The neural networks are harder to fool thanks to adversarial training.
Los Alamos National Laboratory researchers have developed a novel method for comparing neural networks that looks into the “black box” of artificial intelligence to help researchers comprehend neural network behavior. Neural networks identify patterns in datasets and are utilized in applications as diverse as virtual assistants, facial recognition systems, and self-driving vehicles.
“The artificial intelligence research community doesn’t necessarily have a complete understanding of what neural networks are doing; they give us good results, but we don’t know how or why,” said Haydn Jones, a researcher in the Advanced Research in Cyber Systems group at Los Alamos. “Our new method does a better job of comparing neural networks, which is a crucial step toward better understanding the mathematics behind AI.”
Jones is the lead author of a recent paper presented at the Conference on Uncertainty in Artificial Intelligence. The paper is an important step in characterizing the behavior of robust neural networks in addition to studying network similarity.
Neural networks are high-performance, but fragile. For instance, autonomous vehicles employ neural networks to recognize signs. They are quite adept at doing this in perfect circumstances. The neural network, however, may mistakenly detect a sign and never stop if there is even the slightest abnormality, like a sticker on a stop sign.
Therefore, in order to improve neural networks, researchers are searching for strategies to increase network robustness. One cutting-edge method involves “attacking” networks as they are being trained. The AI is trained to overlook abnormalities that researchers purposefully introduce. In essence, this technique, known as adversarial training, makes it more difficult to trick the networks.

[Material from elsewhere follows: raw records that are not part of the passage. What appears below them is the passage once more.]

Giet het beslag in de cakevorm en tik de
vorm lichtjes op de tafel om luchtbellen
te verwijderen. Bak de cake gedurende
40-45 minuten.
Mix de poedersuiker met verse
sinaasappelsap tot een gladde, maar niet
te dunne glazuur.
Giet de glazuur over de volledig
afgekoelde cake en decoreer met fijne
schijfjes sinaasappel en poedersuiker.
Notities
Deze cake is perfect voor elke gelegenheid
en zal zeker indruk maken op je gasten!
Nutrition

In a surprising discovery, Jones and his collaborators from Los Alamos, Jacob Springer and Garrett Kenyon, as well as Jones’ mentor Juston Moore, applied their new network similarity metric to adversarially trained neural networks. They discovered that as the severity of the attack increases, adversarial training causes neural networks in the computer vision domain to converge to very similar data representations, regardless of network architecture.
“We found that when we train neural networks to be robust against adversarial attacks, they begin to do the same things,” Jones said.
There has been an extensive effort in industry and in the academic community searching for the “right architecture” for neural networks, but the Los Alamos team’s findings indicate that the introduction of adversarial training narrows this search space substantially. As a result, the AI research community may not need to spend as much time exploring new architectures, knowing that adversarial training causes diverse architectures to converge to similar solutions.
“By finding that robust neural networks are similar to each other, we’re making it easier to understand how robust AI might really work. We might even be uncovering hints as to how perception occurs in humans and other animals,” Jones said.
Reference: “If You’ve Trained One You’ve Trained Them All: Inter-Architecture Similarity Increases With Robustness” by Haydn T. Jones, Jacob M. Springer, Garrett T. Kenyon and Juston S. Moore, 28 February 2022, Conference on Uncertainty in Artificial Intelligence.